- Opening Delimiter -

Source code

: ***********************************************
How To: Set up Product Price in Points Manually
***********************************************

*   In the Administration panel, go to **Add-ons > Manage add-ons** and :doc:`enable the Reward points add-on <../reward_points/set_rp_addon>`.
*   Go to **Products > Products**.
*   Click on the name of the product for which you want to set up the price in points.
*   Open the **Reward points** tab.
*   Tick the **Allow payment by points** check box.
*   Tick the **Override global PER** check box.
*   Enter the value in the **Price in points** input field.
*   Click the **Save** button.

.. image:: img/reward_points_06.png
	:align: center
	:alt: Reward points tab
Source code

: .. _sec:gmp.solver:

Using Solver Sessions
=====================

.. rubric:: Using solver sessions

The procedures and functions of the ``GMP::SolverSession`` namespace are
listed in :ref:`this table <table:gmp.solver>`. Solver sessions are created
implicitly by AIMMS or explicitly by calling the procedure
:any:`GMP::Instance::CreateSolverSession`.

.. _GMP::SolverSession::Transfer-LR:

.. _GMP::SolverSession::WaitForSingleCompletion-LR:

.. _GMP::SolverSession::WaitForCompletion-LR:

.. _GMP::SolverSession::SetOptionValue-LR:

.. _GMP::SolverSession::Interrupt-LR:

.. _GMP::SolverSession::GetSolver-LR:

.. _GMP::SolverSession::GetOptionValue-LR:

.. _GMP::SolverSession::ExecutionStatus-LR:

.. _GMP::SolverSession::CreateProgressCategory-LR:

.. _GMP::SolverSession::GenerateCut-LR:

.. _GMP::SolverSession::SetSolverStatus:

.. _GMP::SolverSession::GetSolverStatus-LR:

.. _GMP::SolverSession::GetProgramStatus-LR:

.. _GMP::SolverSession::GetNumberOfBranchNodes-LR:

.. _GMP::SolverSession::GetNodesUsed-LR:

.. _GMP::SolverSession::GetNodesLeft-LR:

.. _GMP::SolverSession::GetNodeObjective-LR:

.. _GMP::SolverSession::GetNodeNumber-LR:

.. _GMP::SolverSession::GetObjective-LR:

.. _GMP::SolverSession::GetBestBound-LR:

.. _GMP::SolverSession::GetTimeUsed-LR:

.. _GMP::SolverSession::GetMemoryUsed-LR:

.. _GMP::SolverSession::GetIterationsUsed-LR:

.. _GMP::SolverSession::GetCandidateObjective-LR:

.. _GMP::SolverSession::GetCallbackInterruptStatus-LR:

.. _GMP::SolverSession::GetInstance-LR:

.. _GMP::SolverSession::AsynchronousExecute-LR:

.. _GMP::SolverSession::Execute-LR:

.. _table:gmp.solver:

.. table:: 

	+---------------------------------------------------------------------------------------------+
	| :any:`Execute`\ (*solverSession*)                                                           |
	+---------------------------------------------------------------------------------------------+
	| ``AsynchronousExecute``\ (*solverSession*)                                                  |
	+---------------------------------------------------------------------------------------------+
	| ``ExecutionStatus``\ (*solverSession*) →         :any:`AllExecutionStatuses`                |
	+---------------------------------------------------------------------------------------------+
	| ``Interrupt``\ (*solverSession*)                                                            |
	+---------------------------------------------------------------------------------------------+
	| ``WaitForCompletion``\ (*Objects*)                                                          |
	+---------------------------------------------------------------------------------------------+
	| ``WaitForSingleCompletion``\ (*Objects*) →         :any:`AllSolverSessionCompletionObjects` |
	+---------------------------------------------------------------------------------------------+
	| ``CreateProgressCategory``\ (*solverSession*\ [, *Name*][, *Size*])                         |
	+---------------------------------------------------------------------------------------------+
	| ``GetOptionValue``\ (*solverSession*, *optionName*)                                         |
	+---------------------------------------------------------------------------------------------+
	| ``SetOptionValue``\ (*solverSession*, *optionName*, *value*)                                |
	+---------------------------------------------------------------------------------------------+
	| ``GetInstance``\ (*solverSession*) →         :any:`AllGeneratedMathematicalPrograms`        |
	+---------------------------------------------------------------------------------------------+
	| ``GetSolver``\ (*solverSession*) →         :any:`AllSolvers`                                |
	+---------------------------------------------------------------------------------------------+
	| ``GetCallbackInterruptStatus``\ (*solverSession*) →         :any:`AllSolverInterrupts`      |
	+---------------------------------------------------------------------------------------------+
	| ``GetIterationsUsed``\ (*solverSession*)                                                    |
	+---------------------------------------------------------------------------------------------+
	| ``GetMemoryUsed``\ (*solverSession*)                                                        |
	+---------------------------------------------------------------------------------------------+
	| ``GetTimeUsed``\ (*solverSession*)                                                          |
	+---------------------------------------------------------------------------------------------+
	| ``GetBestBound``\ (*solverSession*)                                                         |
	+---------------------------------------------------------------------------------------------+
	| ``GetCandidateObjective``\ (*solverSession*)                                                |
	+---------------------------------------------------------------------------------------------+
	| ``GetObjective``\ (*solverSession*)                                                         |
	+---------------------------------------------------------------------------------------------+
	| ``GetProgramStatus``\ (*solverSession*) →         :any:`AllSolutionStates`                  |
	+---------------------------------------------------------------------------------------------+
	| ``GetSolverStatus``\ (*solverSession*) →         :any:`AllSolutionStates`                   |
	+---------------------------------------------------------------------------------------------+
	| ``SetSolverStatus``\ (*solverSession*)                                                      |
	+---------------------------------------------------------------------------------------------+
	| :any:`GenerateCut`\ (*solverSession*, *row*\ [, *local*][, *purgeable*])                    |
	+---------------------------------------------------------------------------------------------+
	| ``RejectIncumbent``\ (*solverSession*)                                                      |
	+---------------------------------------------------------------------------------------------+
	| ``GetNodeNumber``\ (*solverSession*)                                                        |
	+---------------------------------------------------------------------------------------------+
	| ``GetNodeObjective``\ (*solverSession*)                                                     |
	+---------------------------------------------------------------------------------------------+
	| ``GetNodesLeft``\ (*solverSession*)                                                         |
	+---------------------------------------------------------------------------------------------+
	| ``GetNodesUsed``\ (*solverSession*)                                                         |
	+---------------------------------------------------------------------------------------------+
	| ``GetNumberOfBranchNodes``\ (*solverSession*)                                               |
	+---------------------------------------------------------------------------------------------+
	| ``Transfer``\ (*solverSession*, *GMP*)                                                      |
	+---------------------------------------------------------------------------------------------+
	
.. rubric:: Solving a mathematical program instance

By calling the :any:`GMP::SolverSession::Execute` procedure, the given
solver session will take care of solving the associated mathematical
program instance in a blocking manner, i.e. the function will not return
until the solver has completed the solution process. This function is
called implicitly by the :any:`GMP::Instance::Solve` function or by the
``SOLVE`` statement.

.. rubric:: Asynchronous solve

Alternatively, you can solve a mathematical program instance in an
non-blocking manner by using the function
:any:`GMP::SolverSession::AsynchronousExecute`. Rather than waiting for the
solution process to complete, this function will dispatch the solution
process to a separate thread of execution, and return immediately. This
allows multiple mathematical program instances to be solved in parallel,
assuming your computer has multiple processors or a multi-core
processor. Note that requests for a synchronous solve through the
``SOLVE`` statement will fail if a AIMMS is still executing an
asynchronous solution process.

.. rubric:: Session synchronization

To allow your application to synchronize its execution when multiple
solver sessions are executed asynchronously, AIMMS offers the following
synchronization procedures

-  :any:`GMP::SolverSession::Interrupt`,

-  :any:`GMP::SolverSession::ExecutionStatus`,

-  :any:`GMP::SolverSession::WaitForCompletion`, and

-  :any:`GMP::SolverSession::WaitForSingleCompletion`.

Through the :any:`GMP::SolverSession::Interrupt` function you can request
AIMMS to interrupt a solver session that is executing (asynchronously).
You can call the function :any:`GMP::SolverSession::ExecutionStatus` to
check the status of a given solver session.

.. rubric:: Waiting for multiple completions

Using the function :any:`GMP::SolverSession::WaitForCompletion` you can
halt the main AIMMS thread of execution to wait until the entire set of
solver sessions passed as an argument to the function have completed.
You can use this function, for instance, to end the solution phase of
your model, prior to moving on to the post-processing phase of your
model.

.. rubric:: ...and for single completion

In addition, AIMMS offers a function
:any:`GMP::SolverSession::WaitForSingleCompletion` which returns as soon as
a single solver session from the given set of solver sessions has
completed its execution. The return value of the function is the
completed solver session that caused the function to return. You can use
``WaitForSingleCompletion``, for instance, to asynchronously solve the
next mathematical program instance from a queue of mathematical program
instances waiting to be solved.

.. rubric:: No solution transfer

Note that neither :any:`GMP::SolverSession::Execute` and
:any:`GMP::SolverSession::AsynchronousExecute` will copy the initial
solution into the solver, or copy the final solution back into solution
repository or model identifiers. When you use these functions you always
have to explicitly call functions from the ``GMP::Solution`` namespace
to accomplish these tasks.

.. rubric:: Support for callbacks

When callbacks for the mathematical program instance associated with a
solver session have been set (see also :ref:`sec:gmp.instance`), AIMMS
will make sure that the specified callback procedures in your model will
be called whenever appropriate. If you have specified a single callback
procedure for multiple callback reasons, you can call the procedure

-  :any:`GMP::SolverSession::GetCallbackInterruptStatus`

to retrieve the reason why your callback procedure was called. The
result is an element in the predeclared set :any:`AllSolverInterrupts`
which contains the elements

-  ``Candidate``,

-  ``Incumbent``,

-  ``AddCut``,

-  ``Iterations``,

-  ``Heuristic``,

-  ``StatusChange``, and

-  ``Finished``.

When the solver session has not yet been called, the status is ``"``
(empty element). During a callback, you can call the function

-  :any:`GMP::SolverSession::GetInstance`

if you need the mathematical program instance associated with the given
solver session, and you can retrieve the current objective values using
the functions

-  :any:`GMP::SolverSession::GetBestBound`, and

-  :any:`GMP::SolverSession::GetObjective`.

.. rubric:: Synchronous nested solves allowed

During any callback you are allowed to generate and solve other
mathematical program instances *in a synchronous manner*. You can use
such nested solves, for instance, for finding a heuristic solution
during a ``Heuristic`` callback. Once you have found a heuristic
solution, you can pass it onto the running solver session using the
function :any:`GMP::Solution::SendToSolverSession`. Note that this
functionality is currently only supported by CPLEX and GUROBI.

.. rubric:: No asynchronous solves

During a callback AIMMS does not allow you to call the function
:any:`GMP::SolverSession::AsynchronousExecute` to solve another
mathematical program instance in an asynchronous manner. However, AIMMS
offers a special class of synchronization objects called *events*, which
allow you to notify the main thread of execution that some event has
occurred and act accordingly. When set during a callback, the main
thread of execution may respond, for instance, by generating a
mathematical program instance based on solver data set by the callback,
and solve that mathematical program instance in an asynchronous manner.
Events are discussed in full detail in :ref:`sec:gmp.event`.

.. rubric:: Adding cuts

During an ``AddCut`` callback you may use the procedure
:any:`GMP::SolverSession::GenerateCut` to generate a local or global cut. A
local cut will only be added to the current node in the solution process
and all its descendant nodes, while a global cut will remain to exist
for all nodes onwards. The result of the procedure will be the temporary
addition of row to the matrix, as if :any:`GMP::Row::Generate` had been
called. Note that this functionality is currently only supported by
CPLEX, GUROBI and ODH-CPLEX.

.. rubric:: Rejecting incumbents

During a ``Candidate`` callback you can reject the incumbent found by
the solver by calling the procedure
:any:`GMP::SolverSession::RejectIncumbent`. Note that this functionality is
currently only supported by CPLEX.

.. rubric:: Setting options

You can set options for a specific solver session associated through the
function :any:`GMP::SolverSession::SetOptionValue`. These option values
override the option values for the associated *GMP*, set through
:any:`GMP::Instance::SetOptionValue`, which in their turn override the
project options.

- Closing Delimiter -

Please give again the lines above between the line holding "incumbent found by" and the line holding "These option values", inclusive, exactly as they are and with nothing added.

During a ``Candidate`` callback you can reject the incumbent found by
the solver by calling the procedure
:any:`GMP::SolverSession::RejectIncumbent`. Note that this functionality is
currently only supported by CPLEX.

.. rubric:: Setting options

You can set options for a specific solver session associated through the
function :any:`GMP::SolverSession::SetOptionValue`. These option values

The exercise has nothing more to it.